Do you suffer from ManuScript Rejection sYndrome (MiSeRY)?

Doctors health

By Michael Woodhead

9 Dec 2019

The distress and frustration that doctors feel when their scientific paper article is turned  down by a medical journal now has an official diagnosis: ManuScript Rejection sYndrome or MiSeRY.

In a satirical article – that was accepted by the MJA – Victorian physician  Hui-Chen Han and colleagues from Austin Health say that ‘MiSeRY’ is becoming increasingly common in medical specialists as more of them seek academic publication to boost career prospects.

In a small survey of their peers, they found that their symptoms of MiSeRY mirrored the Kübler-Ross stages of grief.

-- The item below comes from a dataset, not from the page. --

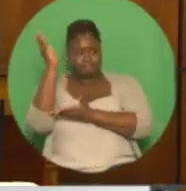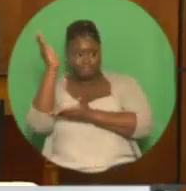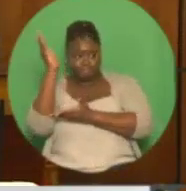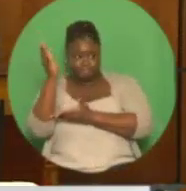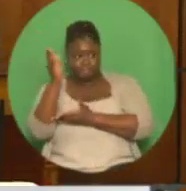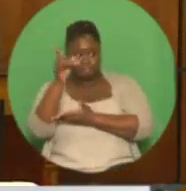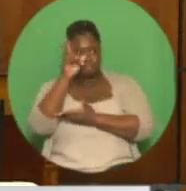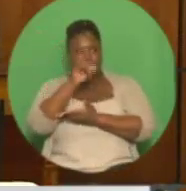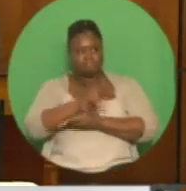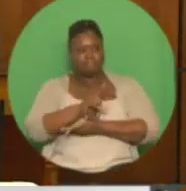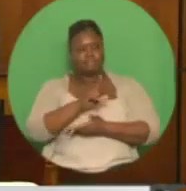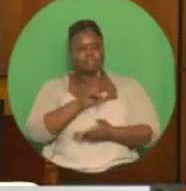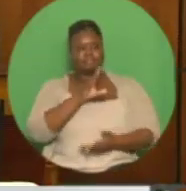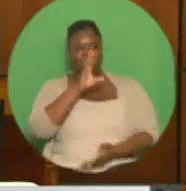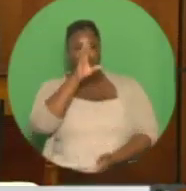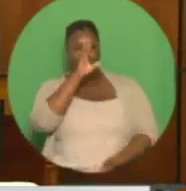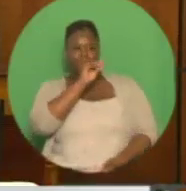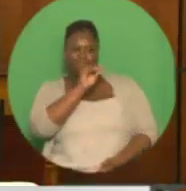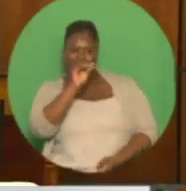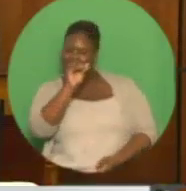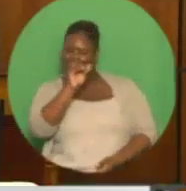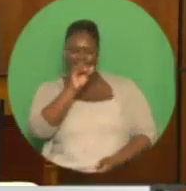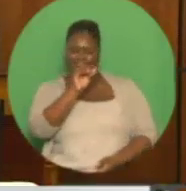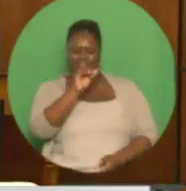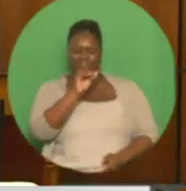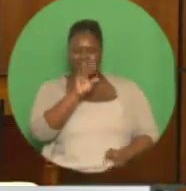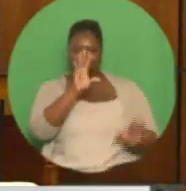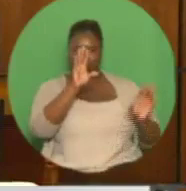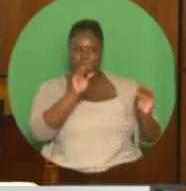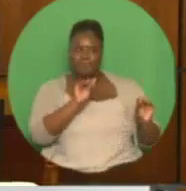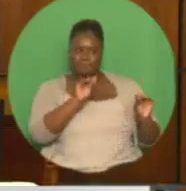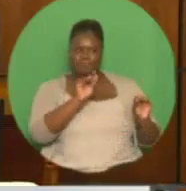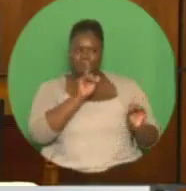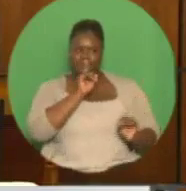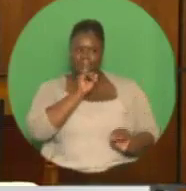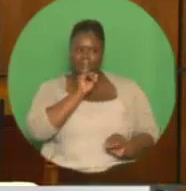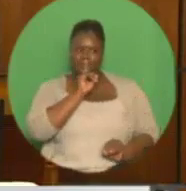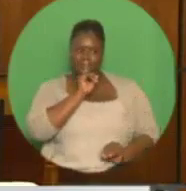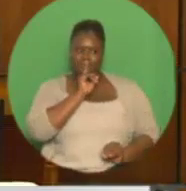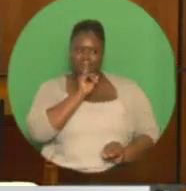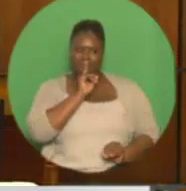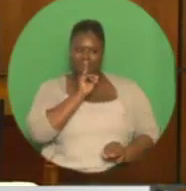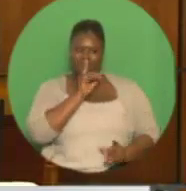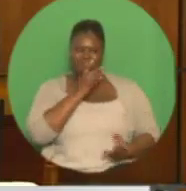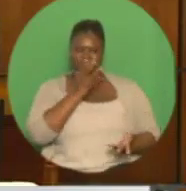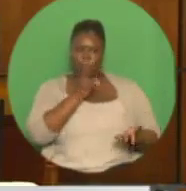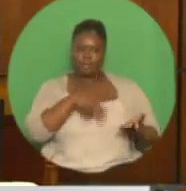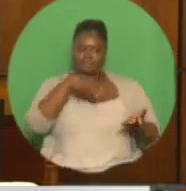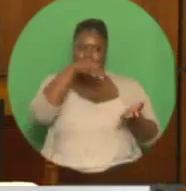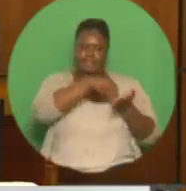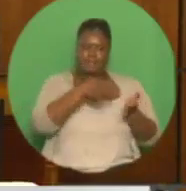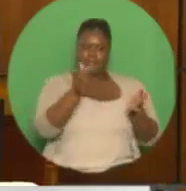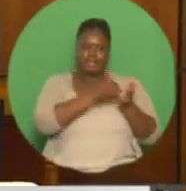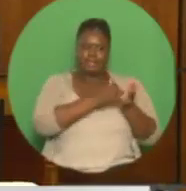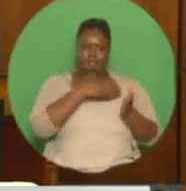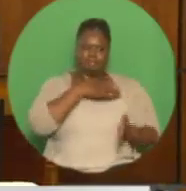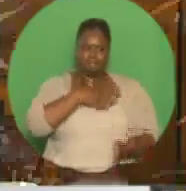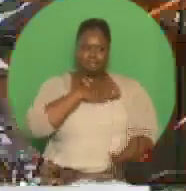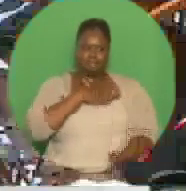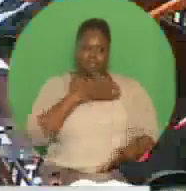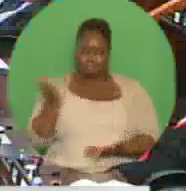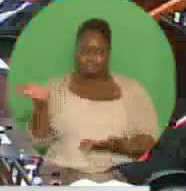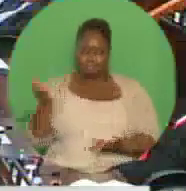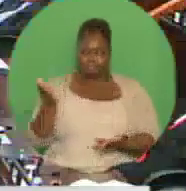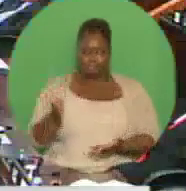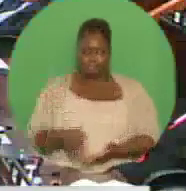yourself from excessive cost stock. I will not want to rise again. Minister. Thank you,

  • Denial: “Maybe they sent me the wrong decision letter. I should check the submission website and email the Editor just in case.”
  • Anger: “How many more patients do you want?!
  • Bargaining: “I wonder if I can reformat this as a research letter.”
  • Depression: “Is it weird to be in the fetal position at work?”
  • Acceptance: “I reformatted that in under an hour: a new personal best!”

In a review of 32 manuscripts submitted to medical journals they found there were 93 rejections (median, two rejections per manuscript).

Applying the standard study statistical techniques methods to the rejections, they found that in multivariate analysis,  ‘MiSeRY’ was significantly more likely for first authors of rejected manuscripts that had been sent for external review and for which authors had high pre-submission expectations of acceptance.

Wearily acknowledging that rejection is a part of other areas of daily life, (“I’ve had better hit rates on Tinder”), they suggest that would-be journal authors learn from their older peers .

“We hypothesise that senior authors, who have undoubtedly encountered MiSeRY during their formative research years, may have developed enhanced Coping and reLaxing Mechanisms (CaLM) that guard against a potential state of permanent MiSeRY,” they write.

“To help put authors out of their MiSeRY, journal editors could be more selective in the manuscripts they send for external review, while first authors need to temper their expectations and master the CaLM of their senior colleagues,” they conclude.